A este respeito, é facto assente que o artigo 29.o do Ato de Adesão de 1972 constitui uma exceção à regra, prevista no artigo 355.o, ponto 3, TFUE, segundo a qual o direito da União é aplicável a Gibraltar, devendo esta exceção ser interpretada de maneira restritiva, no sentido de que o seu alcance está limitado ao que é estritamente necessário à salvaguarda dos interesses que permite que Gibraltar preserve, como salientou o Tribunal de Justiça nos n.os 43 e 51 do Acórdão de 21 de julho de 2005, Comissão/Reino Unido (C‑349/03, EU:C:2005:488). Não obstante, importa salientar que, no processo que deu origem a este último acórdão, o Tribunal de Justiça não foi chamado a pronunciar‑se sobre o estatuto de atos da União relacionados com a livre circulação de mercadorias à luz da referida exceção, contrariamente ao processo que deu origem ao Acórdão de 23 de setembro de 2003, Comissão/Reino Unido (C‑30/01, EU:C:2003:489). Segundo jurisprudência constante do Tribunal de Justiça, deve entender‑se por «mercadorias», na aceção dessa disposição, os produtos avaliáveis em dinheiro suscetíveis, como tal, de ser objeto de transações comerciais.
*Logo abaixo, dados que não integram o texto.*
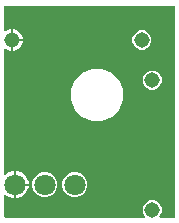
<source format=gbr>
G04 EAGLE Gerber RS-274X export*
G75*
%MOMM*%
%FSLAX34Y34*%
%LPD*%
%INBottom Copper*%
%IPPOS*%
%AMOC8*
5,1,8,0,0,1.08239X$1,22.5*%
G01*
G04 Define Apertures*
%ADD10C,1.800000*%
%ADD11C,1.308000*%
G36*
X129093Y10220D02*
X128796Y10160D01*
X10922Y10160D01*
X10647Y10211D01*
X10392Y10375D01*
X10220Y10625D01*
X10160Y10922D01*
X10160Y28940D01*
X10207Y29204D01*
X10366Y29462D01*
X10614Y29637D01*
X10910Y29702D01*
X11208Y29647D01*
X11461Y29479D01*
X12623Y28317D01*
X16865Y26560D01*
X18398Y26560D01*
X18398Y49640D01*
X16865Y49640D01*
X12623Y47883D01*
X11461Y46721D01*
X11241Y46568D01*
X10946Y46498D01*
X10647Y46549D01*
X10392Y46712D01*
X10220Y46962D01*
X10160Y47260D01*
X10160Y152459D01*
X10207Y152723D01*
X10366Y152981D01*
X10614Y153156D01*
X10910Y153221D01*
X11208Y153166D01*
X11461Y152998D01*
X11557Y152902D01*
X14894Y151520D01*
X15938Y151520D01*
X15938Y169680D01*
X14894Y169680D01*
X11557Y168298D01*
X11461Y168202D01*
X11241Y168049D01*
X10946Y167979D01*
X10647Y168030D01*
X10392Y168193D01*
X10220Y168443D01*
X10160Y168741D01*
X10160Y188978D01*
X10211Y189253D01*
X10375Y189508D01*
X10625Y189680D01*
X10922Y189740D01*
X153978Y189740D01*
X154253Y189689D01*
X154508Y189525D01*
X154680Y189275D01*
X154740Y188978D01*
X154740Y10922D01*
X154689Y10647D01*
X154525Y10392D01*
X154275Y10220D01*
X153978Y10160D01*
X142204Y10160D01*
X141941Y10207D01*
X141682Y10366D01*
X141507Y10614D01*
X141442Y10910D01*
X141498Y11208D01*
X141665Y11461D01*
X142336Y12132D01*
X143564Y15096D01*
X143564Y18304D01*
X142336Y21268D01*
X140068Y23536D01*
X137104Y24764D01*
X133896Y24764D01*
X130932Y23536D01*
X128664Y21268D01*
X127436Y18304D01*
X127436Y15096D01*
X128664Y12132D01*
X129335Y11461D01*
X129488Y11241D01*
X129558Y10946D01*
X129507Y10647D01*
X129344Y10392D01*
X129093Y10220D01*
G37*
%LPC*%
G36*
X17462Y161362D02*
X25780Y161362D01*
X25780Y162406D01*
X24398Y165743D01*
X21843Y168298D01*
X18506Y169680D01*
X17462Y169680D01*
X17462Y161362D01*
G37*
G36*
X125096Y152536D02*
X128304Y152536D01*
X131268Y153764D01*
X133536Y156032D01*
X134764Y158996D01*
X134764Y162204D01*
X133536Y165168D01*
X131268Y167436D01*
X128304Y168664D01*
X125096Y168664D01*
X122132Y167436D01*
X119864Y165168D01*
X118636Y162204D01*
X118636Y158996D01*
X119864Y156032D01*
X122132Y153764D01*
X125096Y152536D01*
G37*
G36*
X17462Y151520D02*
X18506Y151520D01*
X21843Y152902D01*
X24398Y155457D01*
X25780Y158794D01*
X25780Y159838D01*
X17462Y159838D01*
X17462Y151520D01*
G37*
G36*
X84492Y92140D02*
X93308Y92140D01*
X101453Y95514D01*
X107686Y101747D01*
X111060Y109892D01*
X111060Y118708D01*
X107686Y126853D01*
X101453Y133086D01*
X93308Y136460D01*
X84492Y136460D01*
X76347Y133086D01*
X70114Y126853D01*
X66740Y118708D01*
X66740Y109892D01*
X70114Y101747D01*
X76347Y95514D01*
X84492Y92140D01*
G37*
G36*
X133896Y118636D02*
X137104Y118636D01*
X140068Y119864D01*
X142336Y122132D01*
X143564Y125096D01*
X143564Y128304D01*
X142336Y131268D01*
X140068Y133536D01*
X137104Y134764D01*
X133896Y134764D01*
X130932Y133536D01*
X128664Y131268D01*
X127436Y128304D01*
X127436Y125096D01*
X128664Y122132D01*
X130932Y119864D01*
X133896Y118636D01*
G37*
G36*
X19922Y38862D02*
X30700Y38862D01*
X30700Y40395D01*
X28943Y44637D01*
X25697Y47883D01*
X21455Y49640D01*
X19922Y49640D01*
X19922Y38862D01*
G37*
G36*
X67867Y27576D02*
X72053Y27576D01*
X75921Y29178D01*
X78882Y32139D01*
X80484Y36007D01*
X80484Y40193D01*
X78882Y44061D01*
X75921Y47022D01*
X72053Y48624D01*
X67867Y48624D01*
X63999Y47022D01*
X61038Y44061D01*
X59436Y40193D01*
X59436Y36007D01*
X61038Y32139D01*
X63999Y29178D01*
X67867Y27576D01*
G37*
G36*
X42467Y27576D02*
X46653Y27576D01*
X50521Y29178D01*
X53482Y32139D01*
X55084Y36007D01*
X55084Y40193D01*
X53482Y44061D01*
X50521Y47022D01*
X46653Y48624D01*
X42467Y48624D01*
X38599Y47022D01*
X35638Y44061D01*
X34036Y40193D01*
X34036Y36007D01*
X35638Y32139D01*
X38599Y29178D01*
X42467Y27576D01*
G37*
G36*
X19922Y26560D02*
X21455Y26560D01*
X25697Y28317D01*
X28943Y31563D01*
X30700Y35805D01*
X30700Y37338D01*
X19922Y37338D01*
X19922Y26560D01*
G37*
%LPD*%
D10*
X19160Y38100D03*
X69960Y38100D03*
X44560Y38100D03*
D11*
X135500Y126700D03*
X135500Y16700D03*
X126700Y160600D03*
X16700Y160600D03*
M02*

</source>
Ora, as disposições do Tratado FUE em matéria de livre circulação de mercadorias aplicam‑se, em princípio, independentemente de as mercadorias serem transportadas através das fronteiras para efeitos de venda ou de revenda ou para uso ou consumo pessoal (v., neste sentido, Acórdãos de 7 de março de 1989, Schumacher,215/87, EU:C:1989:111, n.o 22, e de 3 de dezembro de 2015, Pfotenhilfe‑Ungarn, C‑301/14, EU:C:2015:793, n.o 47).
Assim, na medida em que o direito derivado da União tem, em princípio, o mesmo âmbito de aplicação que os próprios Tratados (v., por analogia, Acórdão de 15 de dezembro de 2015, Parlamento e Comissão/Conselho, C‑132/14 a C‑136/14, EU:C:2015:813, n.o 77), e que a interpretação estrita da exclusão de Gibraltar do território aduaneiro comum da União não pode, sob pena de prejudicar a aplicação uniforme do direito da União, redundar na interpretação segundo a qual a livre circulação de mercadorias tem, nas relações com Gibraltar, um alcance mais limitado do que o que resulta das disposições do Tratado FUE, deve considerar‑se que as disposições da Diretiva 91/477 relativas à transferência de armas de fogo para uso civil são do domínio da livre circulação de mercadorias, sejam essas transferências efetuadas num contexto comercial, incluindo através de armeiros ou no âmbito de uma venda por correspondência, ou fora desse contexto, isto é, por particulares, designadamente caçadores e atiradores desportivos para efeitos do seu uso no âmbito das suas atividades respetivas.